Making Efforts to Connect With Others
Lockdown has meant long periods of isolation, more than most people are used to. But with cases and deaths attributed to coronavirus falling, governments across the world are allowing people to gather more. But mass gatherings may not resume until a vaccine is found. And as already mentioned, social distancing rules could be enforced for some time. All of this means a loss of connection and physical contact that we have been accustomed to.
If the lockdown has taught us anything, it’s that we are all susceptible to the negative effects of less social interaction and physical intimacy. Many of us have made efforts to connect with others on WhatsApp and with phone calls and video conversations. It’s important to continue with these extra efforts of connecting with others. As a social species, we need strong social and emotional connections with other people. This need may be frustrated in some ways in the post-lockdown, pre-vaccine period, but we can still satisfy this craving through regular contact with loved ones and by making new connections with likeminded people, which luckily, is easily achievable through social media.
The new normal might encourage us to see ourselves as more connected with others, noticing our common vulnerabilities and struggles. The common impact on our lives – be it our social lives, work, relationships, or mental health – could lead to greater feelings of compassion.
Greater Concern for Our Well-Being and That of Others
Perhaps one of the most important lessons from the coronavirus pandemic is that we have a certain responsibility in taking care of our well-being, as well as that of others.
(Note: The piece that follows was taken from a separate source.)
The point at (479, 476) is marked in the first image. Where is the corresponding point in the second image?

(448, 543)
Knowing that being healthy and having a strong immune system can help fight the coronavirus could motivate people to place a greater priority on their physical health.
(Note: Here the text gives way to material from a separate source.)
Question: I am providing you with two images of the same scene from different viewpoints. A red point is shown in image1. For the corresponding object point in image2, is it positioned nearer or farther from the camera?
Even after lockdown eases or ends, this does not mean the atmosphere of the coronavirus pandemic will dissipate for many. Some people may still be struggling with anxiety and fears surrounding infection, the safety of loved ones, and the possibility of a second wave. This could encourage people to prioritize their mental health and develop psychological resiliency to get through this strange and difficult time.
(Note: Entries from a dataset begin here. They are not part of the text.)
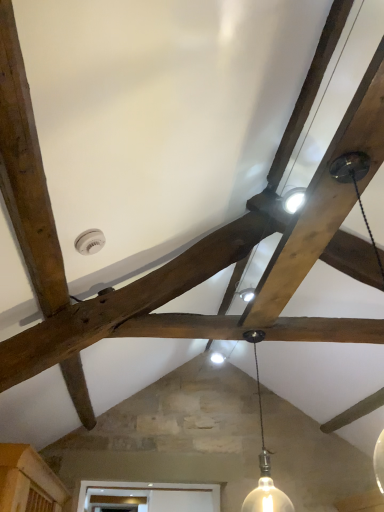
Question: Should I look upward or downward to see matte white bulb at center?

Choices:
 (A) down
 (B) up

Answer: (A)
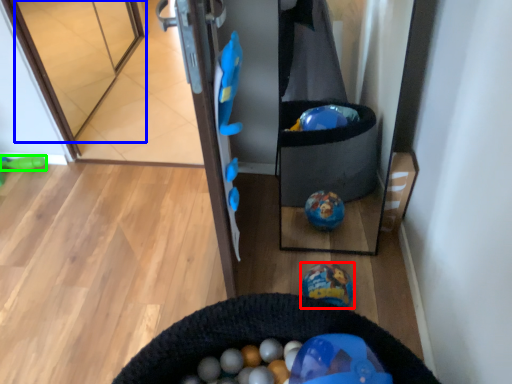
Question: Which object is positioned farthest from toy (highlighted by a red box)? Select from glass door (highlighted by a blue box) and toy (highlighted by a green box).

Choices:
 (A) glass door
 (B) toy

Answer: (A)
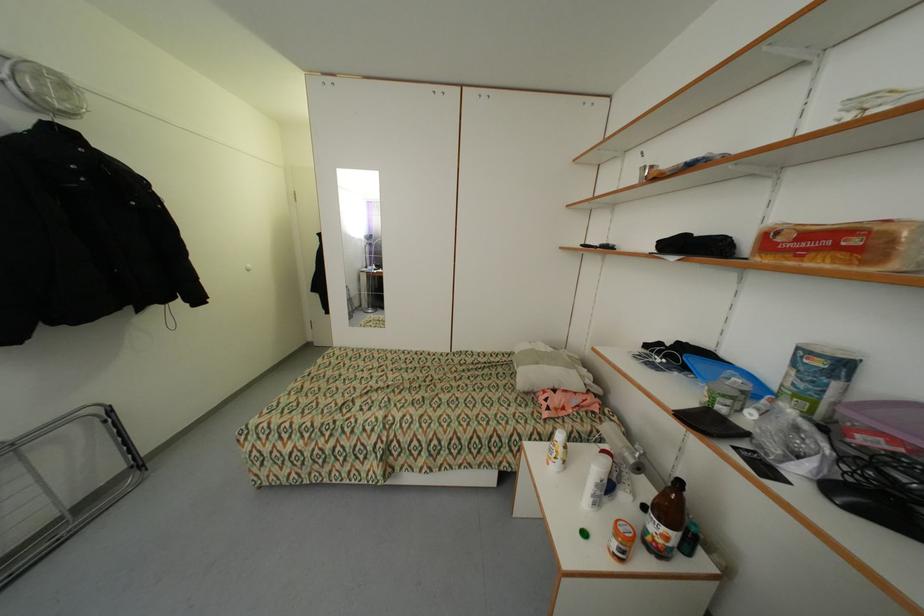
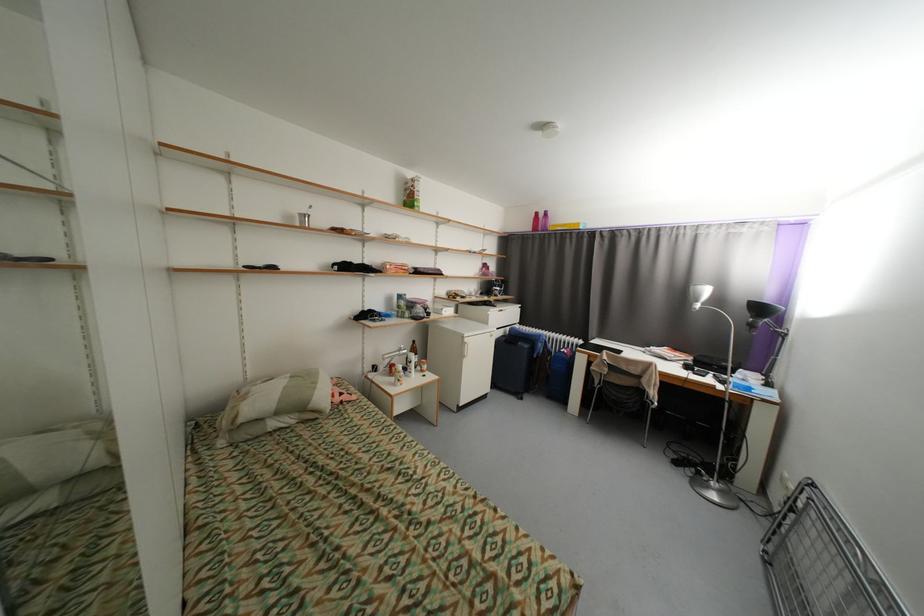
Where in the second image is the point corresponding to (542,363) from the first image?

(322, 384)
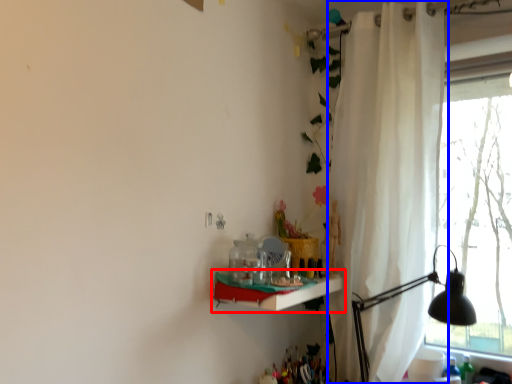
Question: Which point is further to the camera, shelf (highlighted by a red box) or curtain (highlighted by a blue box)?

Choices:
 (A) shelf
 (B) curtain

Answer: (B)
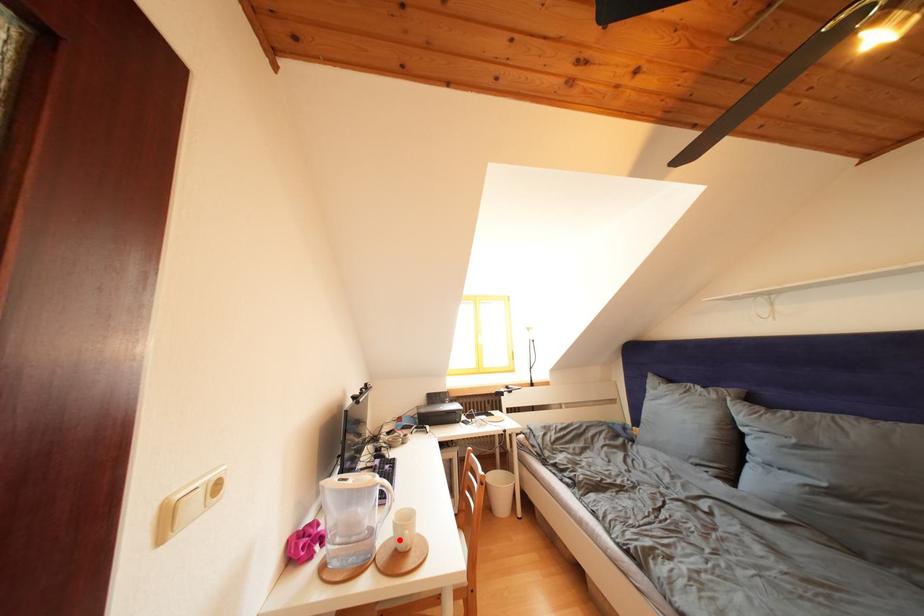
Following the easing of restrictions, some countries may still advise measures such as washing hands, wearing face masks, social distancing, and limiting social contact. The police can’t stop everyone from breaking such rules, so it is largely up to us whether we choose to follow the latest advice on a day-to-day basis. These measures exist not just to protect ourselves but for others as well, especially the vulnerable, such as the elderly and immunocompromised.
Perhaps many people won’t get any new scope of consideration for others as a result of the coronavirus pandemic. But others are likely to widen their circle of those they are concerned about and be willing to make the necessary sacrifices to protect others.
The disruptive nature of the coronavirus pandemic is something we are all struggling with. But there are many lessons contained in the effects of the pandemic, as well as in how we react to it. There is certainly room to grow as a result of everything that’s going on.